* COMPLETE THE FOLLOWING
a. List every Bible reference in the sermon excerpt about the camel and the needle that includes a chapter number.
b. In the sermon excerpt about the camel and the needle, what does the word kamilos mean?
c. Reproduce everything in the sermon excerpt about the camel and the needle from "No, that can't" down to "walls of Jerusalem.".
* start PAGE EXCERPT *
But some people have struggled with that and they've said, "Well wait a minute, then you're saying it's impossible to be saved.  How can you say it's impossible for a rich person to be saved?  I know a few rich people that are saved.  How can it be?  So maybe it means something else."  So even in the early fathers, Origen, and Cyril of Alexandria many years ago, maybe the fifth century said, Kamēlos should be kamilos, and some scribe wrote down kamēlos, camel, instead of kamilos, cord.  And he was really saying cord, meaning a thread, and it's easier to thread a needle than to get a rich man into heaven.  It takes a little work and a little effort but it can be done.

No, that can't be right because we have the proverbial usage of an elephant through the eye of a needle as a way in the Middle East in ancient times to express something that was absolutely impossible.  And they were saying it because it was impossible.  Others have suggested, no, it's talking about a needle gate, that in the side of the city wall in Jerusalem there's a little tiny needle gate, they call it a needle gate because it's small and people used to stuff their camels through the needle gate.  Now you tell me why anybody would stuff his camel through a needle gate when he could walk about ten yards to the big gate and walk the thing through?  And there is no needle gate, no one's ever found a needle gate anywhere in the history of the walls of Jerusalem.

Others have said, "Well if you reduce the camel to molecules and to a liquid, you could eye drop him through the eye of a needle.  It can be done. It's a very difficult thing to do." That is not the point.

The point is, you can't do it.  In Mark 10:23, let me expand on it a little bit, the parallel account Mark gives, "Jesus looking around said to His disciples how hard it will be for those who are wealthy to enter the kingdom of God." Then he went on to say this, "The disciples were amazed at His words." Why were they amazed?  Because they thought the wealthy people had the best opportunity to get into the kingdom of God because they could buy their way in.  Jesus then went on to say this, Mark 10:24, "Children, how hard it is to enter the kingdom of God."  Now He makes a general statement.  It's not just hard for the rich.  It's not just impossible for the rich.  It's hard for everyone, it's impossible for everyone.  Wow.

Well we do remember there's a lot of sayings in the New Testament about how hard it is to be saved.  Matthew 7 talks about a narrow gate and few there be that find it.  And then Luke, you remember that there are many who will try to enter the kingdom of God and will not be able, and that there are people trying to press their way into it.  So we read about the difficulty of being saved, the difficulty of entering the kingdom.  Here we read about the impossibility of entering the kingdom. Impossible?  Yeah, impossible.
* end PAGE EXCERPT *
* start RAW RECORDS *
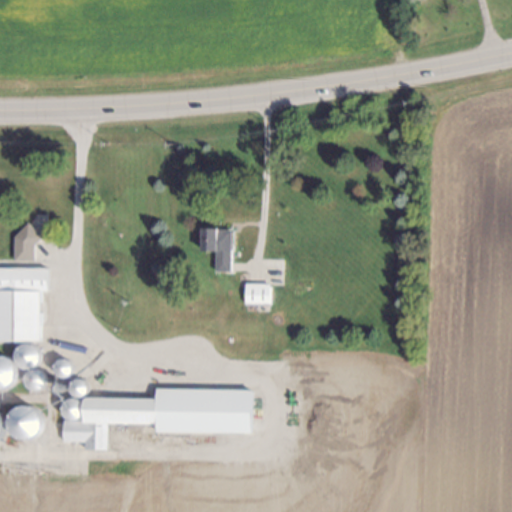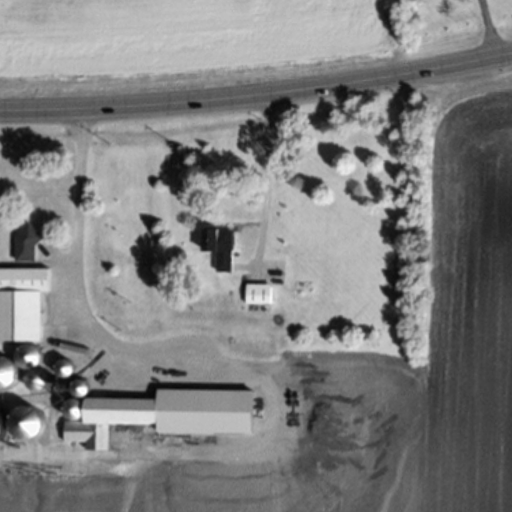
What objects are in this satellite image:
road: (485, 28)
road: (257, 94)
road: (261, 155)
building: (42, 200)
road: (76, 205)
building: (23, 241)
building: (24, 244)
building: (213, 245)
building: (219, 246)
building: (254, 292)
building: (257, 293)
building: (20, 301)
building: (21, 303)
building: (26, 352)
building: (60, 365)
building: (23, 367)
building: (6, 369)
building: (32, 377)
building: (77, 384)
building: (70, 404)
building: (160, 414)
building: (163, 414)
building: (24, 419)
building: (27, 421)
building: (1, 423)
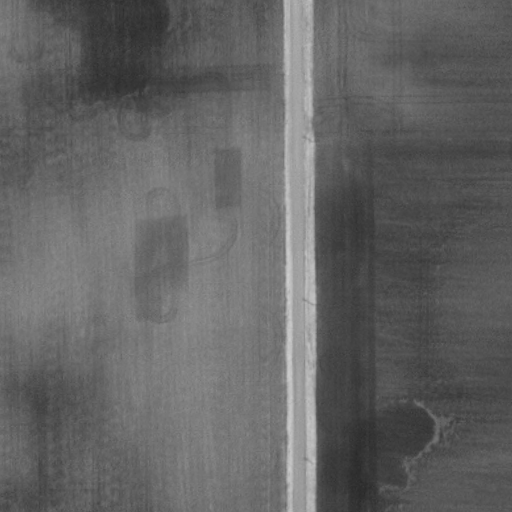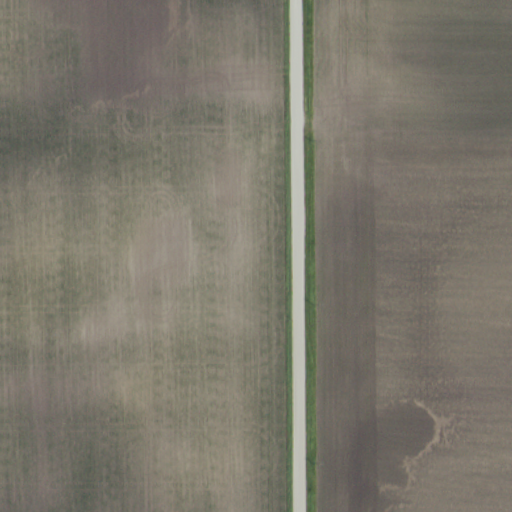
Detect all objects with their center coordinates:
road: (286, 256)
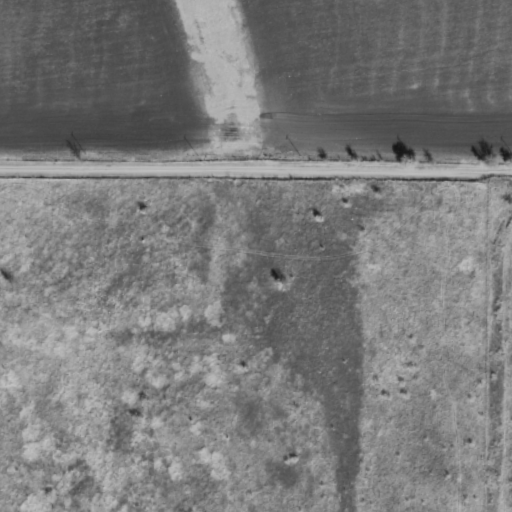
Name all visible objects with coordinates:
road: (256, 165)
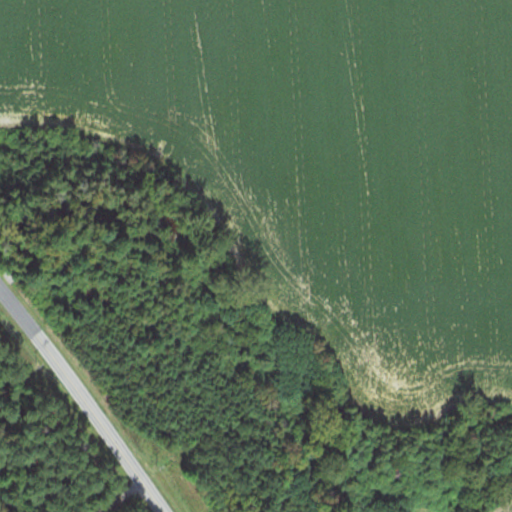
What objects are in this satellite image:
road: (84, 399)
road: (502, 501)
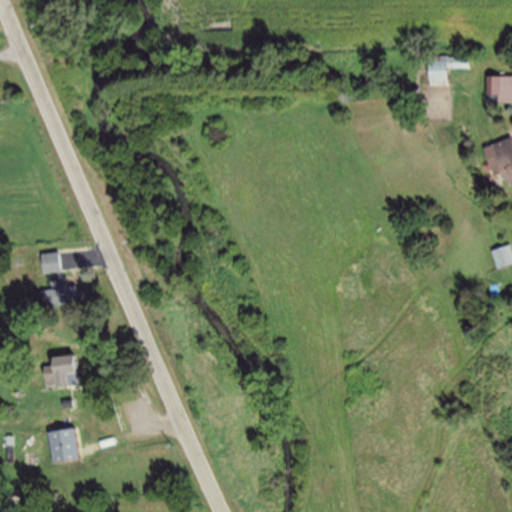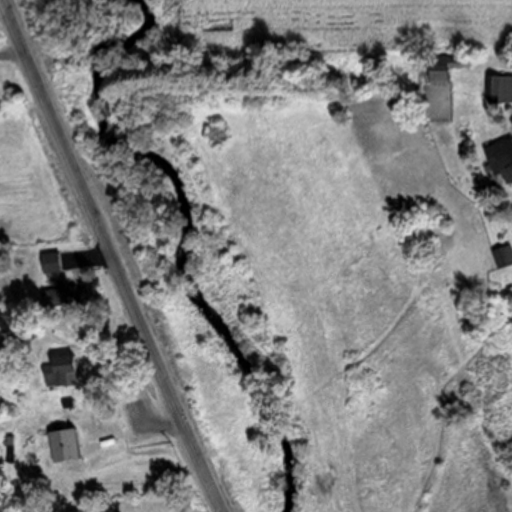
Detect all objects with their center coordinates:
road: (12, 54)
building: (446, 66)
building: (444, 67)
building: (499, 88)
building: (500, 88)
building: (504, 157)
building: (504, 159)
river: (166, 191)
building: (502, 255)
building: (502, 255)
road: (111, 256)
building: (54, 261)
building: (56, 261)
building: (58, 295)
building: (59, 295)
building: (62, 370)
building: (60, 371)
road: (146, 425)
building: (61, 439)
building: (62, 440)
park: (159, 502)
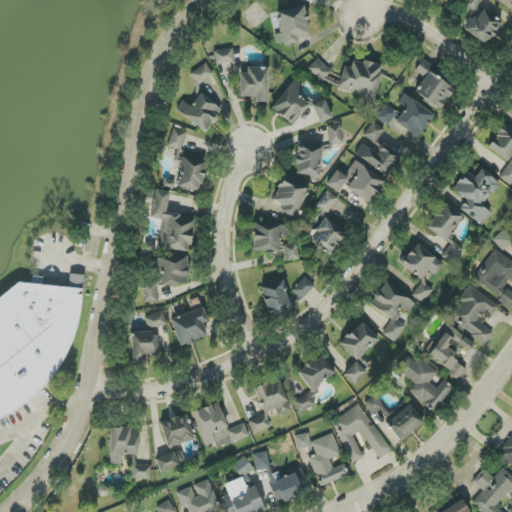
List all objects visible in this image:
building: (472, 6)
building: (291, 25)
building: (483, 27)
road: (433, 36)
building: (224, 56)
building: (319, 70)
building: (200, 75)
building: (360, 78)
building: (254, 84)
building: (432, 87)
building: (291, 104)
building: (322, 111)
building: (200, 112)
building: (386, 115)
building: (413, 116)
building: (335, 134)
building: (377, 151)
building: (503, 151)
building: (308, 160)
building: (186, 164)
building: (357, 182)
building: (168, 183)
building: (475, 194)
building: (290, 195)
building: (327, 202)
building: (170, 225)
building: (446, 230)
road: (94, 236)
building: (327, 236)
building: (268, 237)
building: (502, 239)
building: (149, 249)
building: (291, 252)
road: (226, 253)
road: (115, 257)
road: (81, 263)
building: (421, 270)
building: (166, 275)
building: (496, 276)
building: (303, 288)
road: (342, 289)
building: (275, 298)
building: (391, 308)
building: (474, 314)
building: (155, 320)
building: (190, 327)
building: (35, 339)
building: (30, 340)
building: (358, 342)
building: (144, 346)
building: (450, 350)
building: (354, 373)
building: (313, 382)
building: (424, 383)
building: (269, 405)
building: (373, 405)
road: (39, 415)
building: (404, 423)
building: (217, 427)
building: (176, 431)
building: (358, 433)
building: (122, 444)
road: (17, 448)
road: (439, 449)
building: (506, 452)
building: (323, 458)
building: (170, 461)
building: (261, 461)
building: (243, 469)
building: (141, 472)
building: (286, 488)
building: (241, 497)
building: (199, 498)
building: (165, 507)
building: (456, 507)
* end RAW RECORDS *
* TASK SOLUTIONS
a.
Mark 10:23
Mark 10:24
Matthew 7

b. Kamilos means cord, that is, a thread.

c.
No, that can't be right because we have the proverbial usage of an elephant through the eye of a needle as a way in the Middle East in ancient times to express something that was absolutely impossible.  And they were saying it because it was impossible.  Others have suggested, no, it's talking about a needle gate, that in the side of the city wall in Jerusalem there's a little tiny needle gate, they call it a needle gate because it's small and people used to stuff their camels through the needle gate.  Now you tell me why anybody would stuff his camel through a needle gate when he could walk about ten yards to the big gate and walk the thing through?  And there is no needle gate, no one's ever found a needle gate anywhere in the history of the walls of Jerusalem.